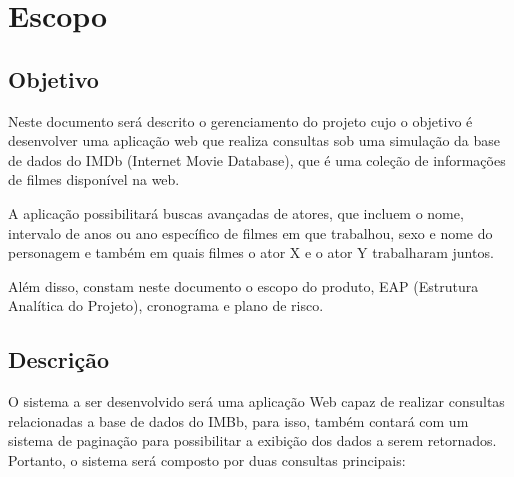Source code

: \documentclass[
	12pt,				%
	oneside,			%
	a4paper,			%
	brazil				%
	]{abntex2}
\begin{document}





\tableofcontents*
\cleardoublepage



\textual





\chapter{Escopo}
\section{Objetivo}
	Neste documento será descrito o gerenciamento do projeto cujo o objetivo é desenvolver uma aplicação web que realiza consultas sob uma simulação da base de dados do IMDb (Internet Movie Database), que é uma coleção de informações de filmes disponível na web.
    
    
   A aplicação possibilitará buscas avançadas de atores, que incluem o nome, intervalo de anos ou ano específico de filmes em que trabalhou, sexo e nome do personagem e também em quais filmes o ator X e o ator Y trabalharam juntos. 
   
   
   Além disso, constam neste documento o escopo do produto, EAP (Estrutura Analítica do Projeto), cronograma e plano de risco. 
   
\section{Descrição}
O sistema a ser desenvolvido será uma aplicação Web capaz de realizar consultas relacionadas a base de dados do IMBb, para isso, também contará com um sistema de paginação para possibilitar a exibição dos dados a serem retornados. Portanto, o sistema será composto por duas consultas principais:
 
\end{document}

---

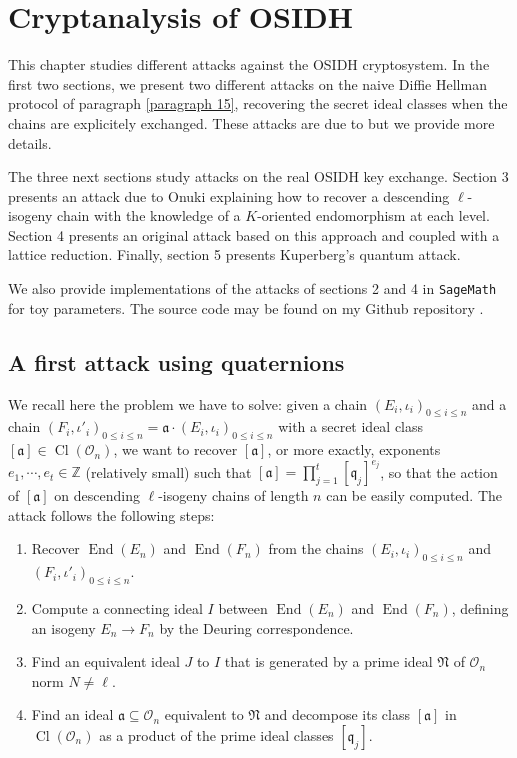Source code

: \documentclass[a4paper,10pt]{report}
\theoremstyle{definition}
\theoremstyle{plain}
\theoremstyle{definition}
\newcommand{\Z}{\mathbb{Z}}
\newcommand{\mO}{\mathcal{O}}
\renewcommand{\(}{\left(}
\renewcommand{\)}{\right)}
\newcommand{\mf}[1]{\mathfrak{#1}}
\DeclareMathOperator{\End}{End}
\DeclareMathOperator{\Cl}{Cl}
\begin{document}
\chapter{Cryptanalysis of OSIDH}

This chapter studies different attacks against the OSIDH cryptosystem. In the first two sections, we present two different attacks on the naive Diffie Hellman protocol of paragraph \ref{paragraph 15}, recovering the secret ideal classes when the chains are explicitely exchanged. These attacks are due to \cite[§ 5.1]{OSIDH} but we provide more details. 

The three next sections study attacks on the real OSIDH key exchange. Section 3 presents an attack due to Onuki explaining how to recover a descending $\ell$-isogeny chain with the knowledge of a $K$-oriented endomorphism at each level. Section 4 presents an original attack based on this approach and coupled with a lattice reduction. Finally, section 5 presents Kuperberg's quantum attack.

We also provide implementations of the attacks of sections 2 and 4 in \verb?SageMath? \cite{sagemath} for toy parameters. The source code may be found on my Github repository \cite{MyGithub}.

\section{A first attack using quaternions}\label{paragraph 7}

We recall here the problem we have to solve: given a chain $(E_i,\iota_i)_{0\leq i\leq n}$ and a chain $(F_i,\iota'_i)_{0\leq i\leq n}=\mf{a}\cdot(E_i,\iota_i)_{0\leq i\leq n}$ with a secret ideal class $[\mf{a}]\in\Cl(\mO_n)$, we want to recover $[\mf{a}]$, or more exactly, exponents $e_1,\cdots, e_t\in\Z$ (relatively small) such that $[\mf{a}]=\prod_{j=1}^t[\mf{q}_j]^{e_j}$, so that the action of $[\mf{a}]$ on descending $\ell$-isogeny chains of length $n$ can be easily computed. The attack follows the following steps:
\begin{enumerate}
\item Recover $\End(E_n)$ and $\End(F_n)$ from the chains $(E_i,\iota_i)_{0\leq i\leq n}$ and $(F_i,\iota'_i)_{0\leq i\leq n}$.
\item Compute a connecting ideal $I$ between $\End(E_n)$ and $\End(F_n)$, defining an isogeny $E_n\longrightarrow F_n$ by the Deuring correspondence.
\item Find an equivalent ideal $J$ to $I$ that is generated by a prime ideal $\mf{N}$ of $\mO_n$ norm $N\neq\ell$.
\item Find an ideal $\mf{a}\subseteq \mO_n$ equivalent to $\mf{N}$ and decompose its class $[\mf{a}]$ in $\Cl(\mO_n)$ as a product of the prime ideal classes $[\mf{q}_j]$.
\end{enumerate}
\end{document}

* * *

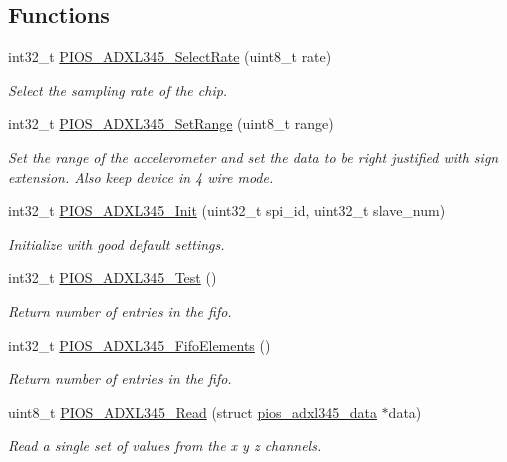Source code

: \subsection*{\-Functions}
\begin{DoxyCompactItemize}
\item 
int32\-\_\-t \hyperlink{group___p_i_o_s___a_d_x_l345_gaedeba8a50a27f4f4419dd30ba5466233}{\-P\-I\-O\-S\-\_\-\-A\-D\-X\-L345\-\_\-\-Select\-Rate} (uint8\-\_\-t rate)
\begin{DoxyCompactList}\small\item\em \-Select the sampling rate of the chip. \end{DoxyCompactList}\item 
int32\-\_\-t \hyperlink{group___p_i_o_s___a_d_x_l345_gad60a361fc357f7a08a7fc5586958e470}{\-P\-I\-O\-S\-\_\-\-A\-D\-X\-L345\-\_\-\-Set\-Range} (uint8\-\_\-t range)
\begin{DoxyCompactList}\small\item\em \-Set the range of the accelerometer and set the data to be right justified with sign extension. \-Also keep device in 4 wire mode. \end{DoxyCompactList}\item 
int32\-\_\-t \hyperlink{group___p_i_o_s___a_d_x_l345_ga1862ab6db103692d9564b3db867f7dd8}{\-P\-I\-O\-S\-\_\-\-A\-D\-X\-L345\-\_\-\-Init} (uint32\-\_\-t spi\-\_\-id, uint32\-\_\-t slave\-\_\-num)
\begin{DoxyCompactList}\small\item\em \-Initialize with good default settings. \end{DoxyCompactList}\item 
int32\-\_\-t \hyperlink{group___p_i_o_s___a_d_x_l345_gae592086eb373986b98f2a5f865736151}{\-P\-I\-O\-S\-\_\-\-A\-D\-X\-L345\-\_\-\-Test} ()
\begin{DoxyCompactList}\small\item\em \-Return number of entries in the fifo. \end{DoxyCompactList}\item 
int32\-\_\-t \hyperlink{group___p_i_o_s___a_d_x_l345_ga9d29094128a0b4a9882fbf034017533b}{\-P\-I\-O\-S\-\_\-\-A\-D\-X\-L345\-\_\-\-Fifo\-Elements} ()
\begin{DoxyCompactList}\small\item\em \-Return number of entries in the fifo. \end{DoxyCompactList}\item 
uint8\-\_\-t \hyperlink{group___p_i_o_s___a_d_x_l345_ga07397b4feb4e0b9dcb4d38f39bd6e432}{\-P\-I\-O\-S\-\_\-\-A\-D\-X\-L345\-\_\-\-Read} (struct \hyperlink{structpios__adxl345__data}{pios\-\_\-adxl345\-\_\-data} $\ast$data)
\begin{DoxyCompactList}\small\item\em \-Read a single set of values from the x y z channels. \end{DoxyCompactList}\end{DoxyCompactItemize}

Task requirements
A bare number is the whole answer: how many lines in the listing hold the string "from".

Worked solution
2